**Exercise goal**
Establish how many lines in the entries hold the string "optical". The number by itself is the whole answer.

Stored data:
= = = = =
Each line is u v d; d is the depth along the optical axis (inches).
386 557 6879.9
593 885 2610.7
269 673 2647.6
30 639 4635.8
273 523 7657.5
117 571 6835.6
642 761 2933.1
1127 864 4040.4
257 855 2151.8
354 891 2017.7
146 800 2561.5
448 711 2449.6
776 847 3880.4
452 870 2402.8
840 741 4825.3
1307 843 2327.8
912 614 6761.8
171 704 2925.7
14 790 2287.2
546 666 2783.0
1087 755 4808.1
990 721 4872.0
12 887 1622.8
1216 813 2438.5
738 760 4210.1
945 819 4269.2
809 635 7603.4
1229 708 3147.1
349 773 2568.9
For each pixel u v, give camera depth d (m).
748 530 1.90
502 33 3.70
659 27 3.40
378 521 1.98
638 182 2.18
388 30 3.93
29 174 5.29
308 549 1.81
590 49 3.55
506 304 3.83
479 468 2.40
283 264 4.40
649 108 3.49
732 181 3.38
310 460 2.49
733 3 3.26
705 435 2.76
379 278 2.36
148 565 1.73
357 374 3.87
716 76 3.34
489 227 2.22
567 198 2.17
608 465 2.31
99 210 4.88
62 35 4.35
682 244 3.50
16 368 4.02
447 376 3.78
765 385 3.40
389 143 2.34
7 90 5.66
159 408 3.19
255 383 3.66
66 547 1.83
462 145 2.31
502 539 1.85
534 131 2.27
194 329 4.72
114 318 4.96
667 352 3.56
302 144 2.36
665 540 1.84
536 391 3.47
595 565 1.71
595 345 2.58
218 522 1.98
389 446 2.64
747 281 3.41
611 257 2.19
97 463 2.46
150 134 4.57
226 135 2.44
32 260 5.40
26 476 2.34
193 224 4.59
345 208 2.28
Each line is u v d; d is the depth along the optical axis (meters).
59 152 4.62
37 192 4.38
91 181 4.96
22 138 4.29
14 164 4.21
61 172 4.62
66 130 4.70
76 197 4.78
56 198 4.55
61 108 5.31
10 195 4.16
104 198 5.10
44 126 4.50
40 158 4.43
= = = = =
**Task output**
2